▸ EXTRAIT FOURNI:
"""

Le fils choyé semble rarement conscient de l’ingéniosité développée par son père dans sa quête salvatrice, car c’est bien de cela dont il s’agit ici : fuir le labyrinthe, créé par Dédale lui-même, dans lequel le roi Minos l’a enfermé avec son père. Les ailes sont l’outil de la fuite. La sagesse du génie de Dédale offre la liberté quand l’inconscience de la jeunesse d’Icare crée le danger. Une dualité travaillée et mise en valeur par Serge Lifar dans son ballet Icare écrit en 1935.
1.2 Technique contre Nature ?
Icare incarne donc, plus que Dédale, l’homme-volant ; celui qui, habité par une passion pour l’extraordinaire, monte jusque vers le soleil. Une ambition à la fois poétique et technique. Et c’est là l’une des caractéristiques du genre humain : s’il est privé de certains atouts corporels pour se protéger, contrairement aux animaux, il a pour lui la pensée technique et l’imagination. Icare symbolise l’aspiration des Hommes à s’affranchir de la pesanteur, à se déplacer dans les airs dans une extrême liberté. Le modèle à imiter est ici celui de l’oiseau et les ailes que fabrique Dédale se réfèrent à celles des oiseaux dans leurs formes comme dans leurs matériaux.
L’ambition de la maîtrise du vol aérien par l’Homme trouve plusieurs échos dans l’histoire des techniques et inventions européenne. On pense, avec évidence, aux recherches de Léonard de Vinci connues par ses dessins dans le Codex sur le vol des oiseaux (1505, conservé à la Bibliothèque royale de Turin). Contrairement à Dédale qui est dans une imitation fidèle des oiseaux et de leurs ailes, Léonard de Vinci s’inspire de leurs vols pour proposer des machines indépendantes que l’Homme conduit ; il en va de même, par exemple, avec Tatline qui met au point Letatlin en 1929-32, machine volante qui n’a toutefois jamais pris son envol.

"""

▸ DONNÉES:

"""

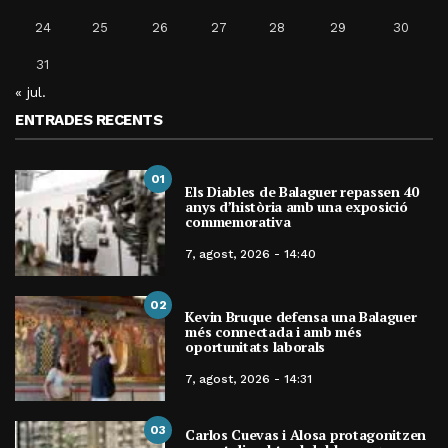
24
25
26
27
28
29
30
31
« jul.
ENTRADES RECENTS
01
Els Diables de Balaguer repassen 40
anys d’història amb una exposició
commemorativa
7, agost, 2026 - 14:40
02
Kevin Bruque defensa una Balaguer
més connectada i amb més
oportunitats laborals
7, agost, 2026 - 14:31
03
Carlos Cuevas i Alosa protagonitzen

"""

▸ CONSIGNES:
1/ Réécrivez sous forme de liste le paragraphe de l'extrait fourni qui commence par « L’ambition de la maîtrise du vol aérien », en conservant ses informations principales.
2/ Relevez dans l'extrait fourni tous les noms de personnes ou de personnages mythologiques.
Les enregistrements proviennent d'une autre source.

▸ CORRIGÉ:
1/
- L'ambition humaine de maîtriser le vol aérien trouve plusieurs échos dans l'histoire européenne des techniques et des inventions.
- Léonard de Vinci a mené des recherches, connues par ses dessins du Codex sur le vol des oiseaux (1505, conservé à la Bibliothèque royale de Turin).
- Dédale imite fidèlement les oiseaux et leurs ailes. Léonard de Vinci, au contraire, s'inspire de leur vol pour proposer des machines indépendantes que l'Homme conduit.
- Tatline suit la même démarche avec Letatlin (1929-32), une machine volante qui n'a jamais pris son envol.

2/ Dédale, Icare, Minos, Serge Lifar, Léonard de Vinci, Tatline